The US economy exceeded expectations by growing at an annual rate of 4.9% in the third quarter of 2023. This was driven by a strong jobs market and consumer spending. Despite the Federal Reserve’s efforts to curb spending with higher interest rates, consumers continued to spend on concerts, movies, and holidays over the summer. Consumer spending, which accounts for over two-thirds of US economic activity, was the main driver of the growth. This marked a significant increase from the 2.1% growth observed in the previous quarter. The growth rate raised questions about the possibility of a recession, which had been a concern as the Federal Reserve increased rates to combat inflation. The US economy has so far defied these predictions.

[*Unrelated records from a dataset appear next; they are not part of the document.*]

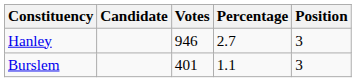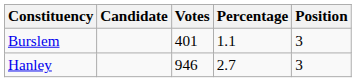rows swapped: Burslem <-> Hanley
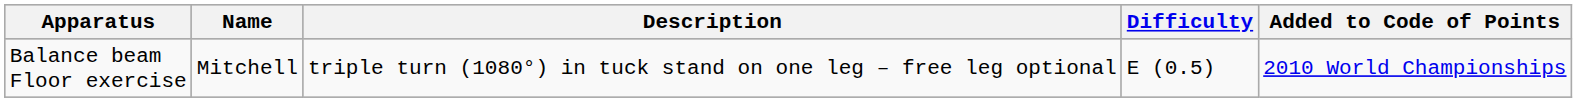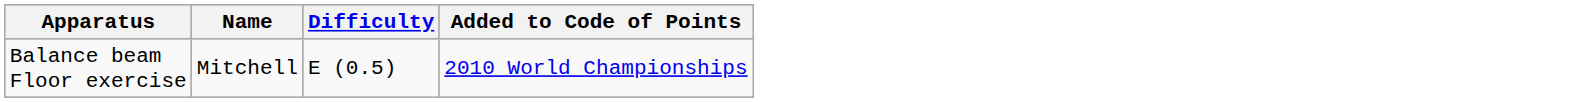- column: Description | triple turn (1080°) in tuck stand on one leg – free leg optional
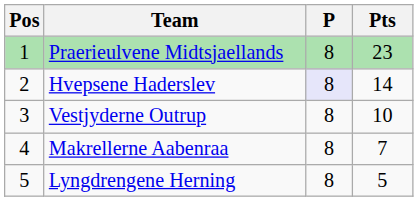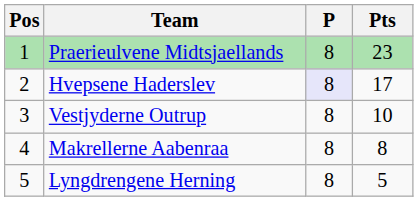Hvepsene Haderslev | Pts: 14 -> 17
Makrellerne Aabenraa | Pts: 7 -> 8
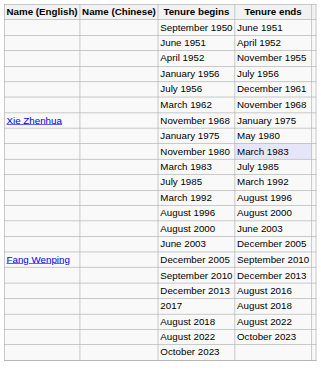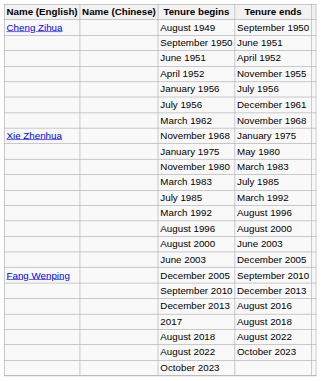+ row: Cheng Zihua | August 1949 | September 1950
November 1980 | Tenure ends: lavender background -> no background
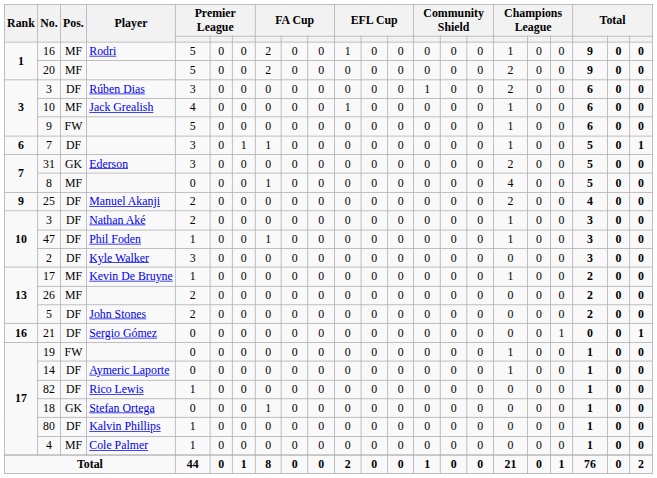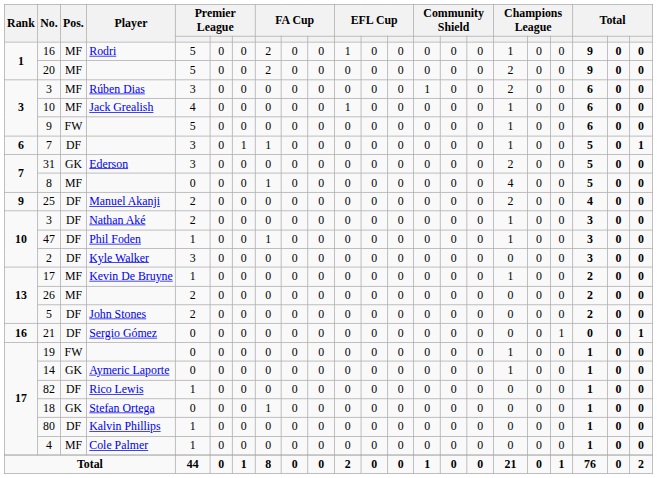3 / Rúben Dias | Pos.: DF -> MF
14 | Pos.: DF -> GK
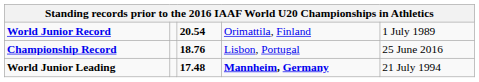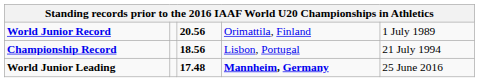World Junior Record | column 3: 20.54 -> 20.56
Championship Record | column 3: 18.76 -> 18.56
Championship Record | column 5: 25 June 2016 -> 21 July 1994
World Junior Leading | column 5: 21 July 1994 -> 25 June 2016
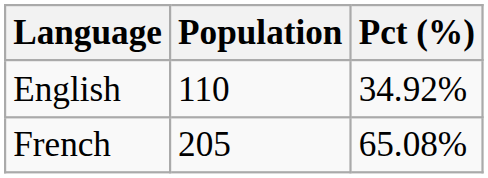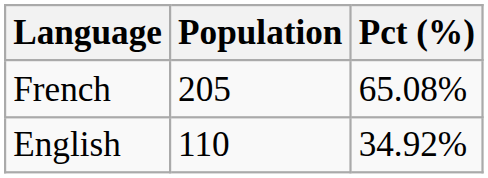rows swapped: French <-> English
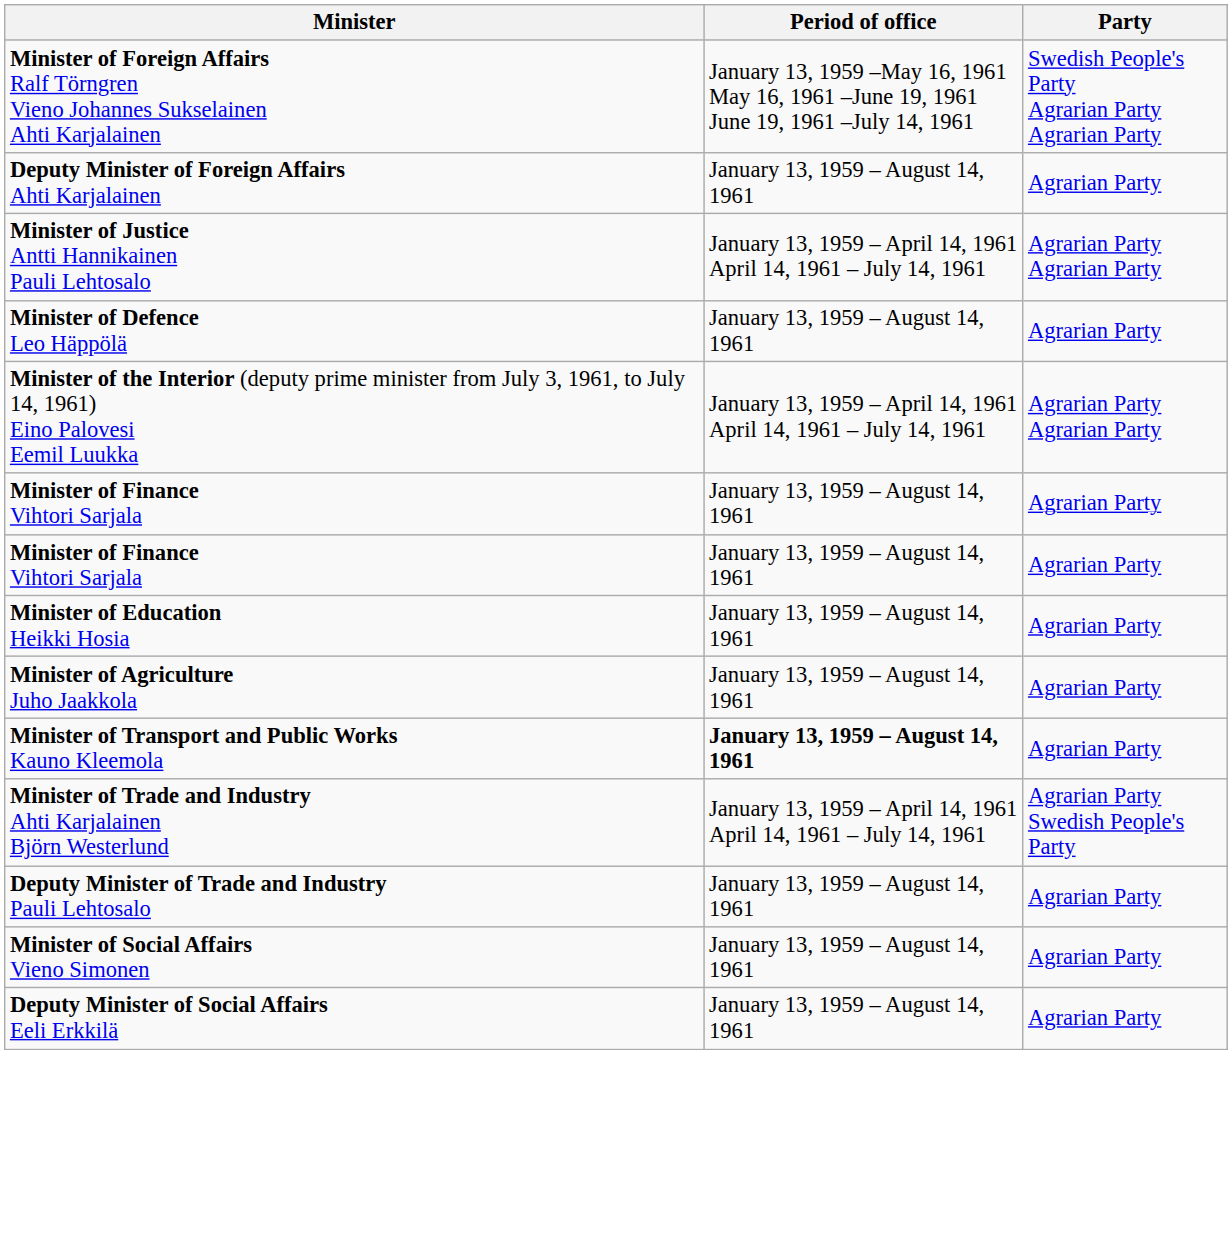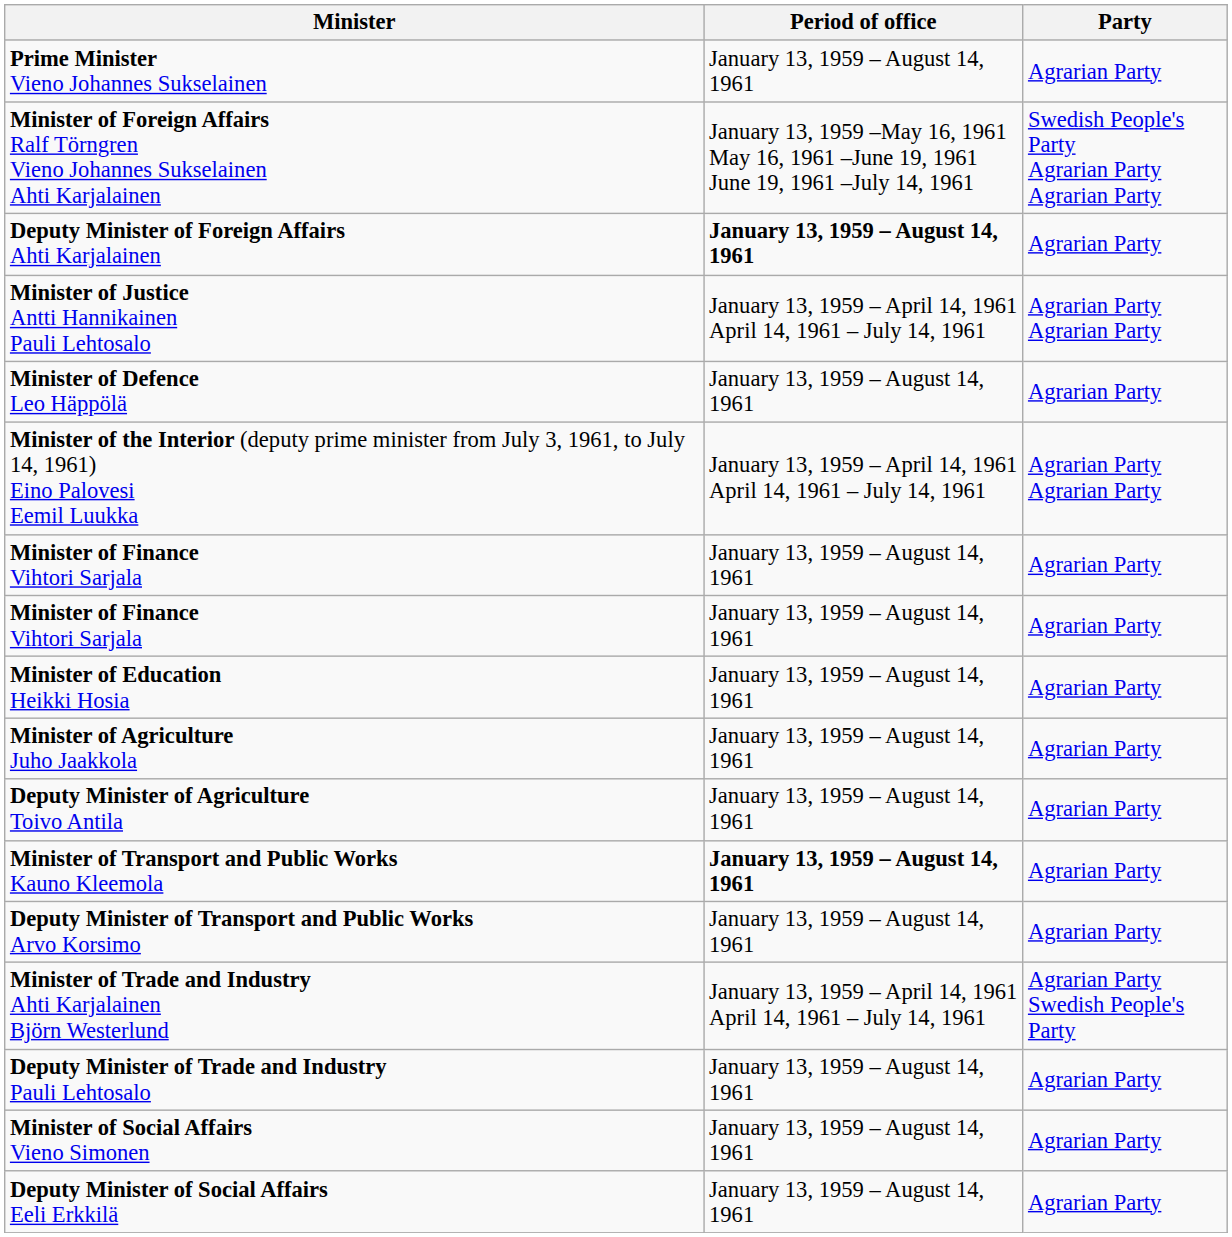+ row: Prime Minister Vieno Johannes Sukselainen | January 13, 1959 – August 14, 1961 | Agrarian Party
Deputy Minister of Foreign Affairs Ahti Karjalainen | Period of office: normal -> bold
+ row: Deputy Minister of Agriculture Toivo Antila | January 13, 1959 – August 14, 1961 | Agrarian Party
+ row: Deputy Minister of Transport and Public Works Arvo Korsimo | January 13, 1959 – August 14, 1961 | Agrarian Party
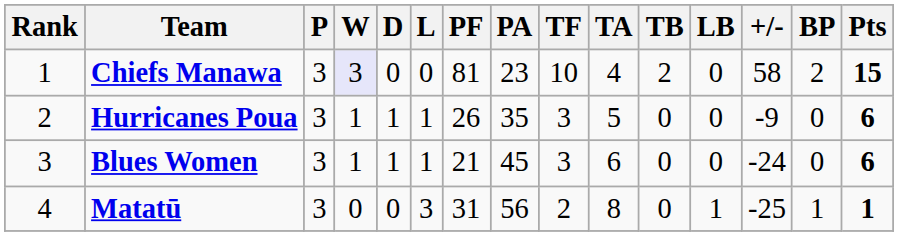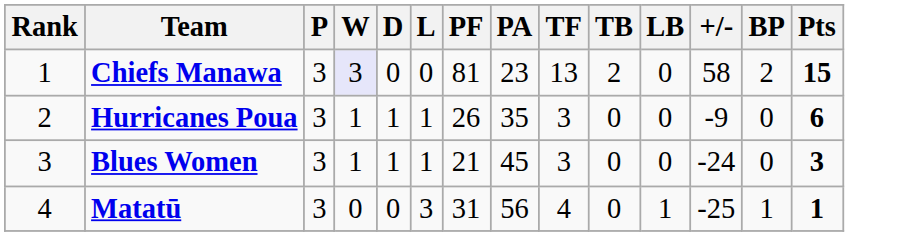- column: TA | 4 | 5 | 6 | 8
Chiefs Manawa | TF: 10 -> 13
Blues Women | Pts: 6 -> 3
Matatū | TF: 2 -> 4
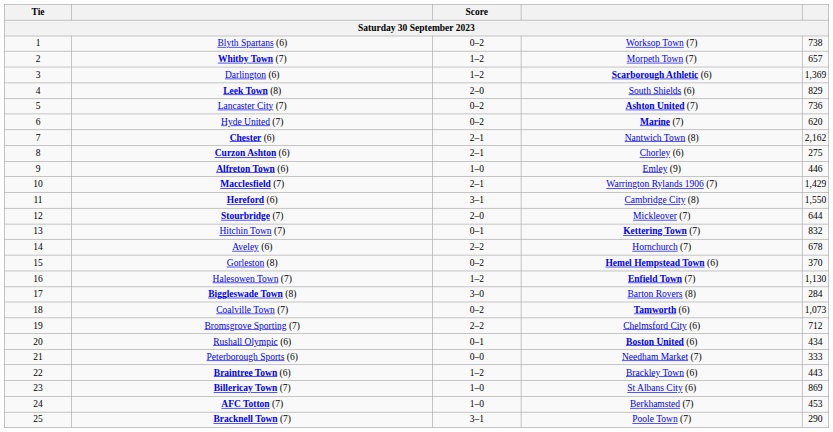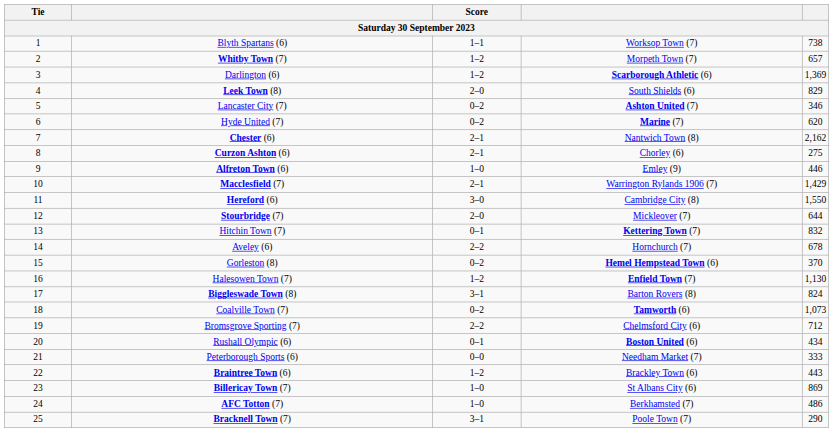Blyth Spartans (6) | Score: 0–2 -> 1–1
Lancaster City (7) | column 5: 736 -> 346
Hereford (6) | Score: 3–1 -> 3–0
Biggleswade Town (8) | Score: 3–0 -> 3–1
Biggleswade Town (8) | column 5: 284 -> 824
AFC Totton (7) | column 5: 453 -> 486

However, some economists warn that growth may slow in the last quarter of 2023 as consumers may have spent the last of their pandemic-related savings. The Federal Reserve might find it necessary to implement further rate increases to combat persistent inflation. Additionally, factors like strikes by the United Auto Workers and the resumption of student loan repayments could hamper growth in the final quarter. Meanwhile, the European Central Bank (ECB) chose to keep interest rates unchanged as higher borrowing costs continue to affect the eurozone. After 10 successive rate increases, eurozone inflation has been falling but remains higher than the ECB’s target. The ECB has acknowledged the need for a long-duration high-interest rate strategy to combat inflation. While there are ongoing global economic risks related to the Middle East and Ukraine, the focus is shifting towards the potential for rate cuts, particularly as the Euro area economy stagnates.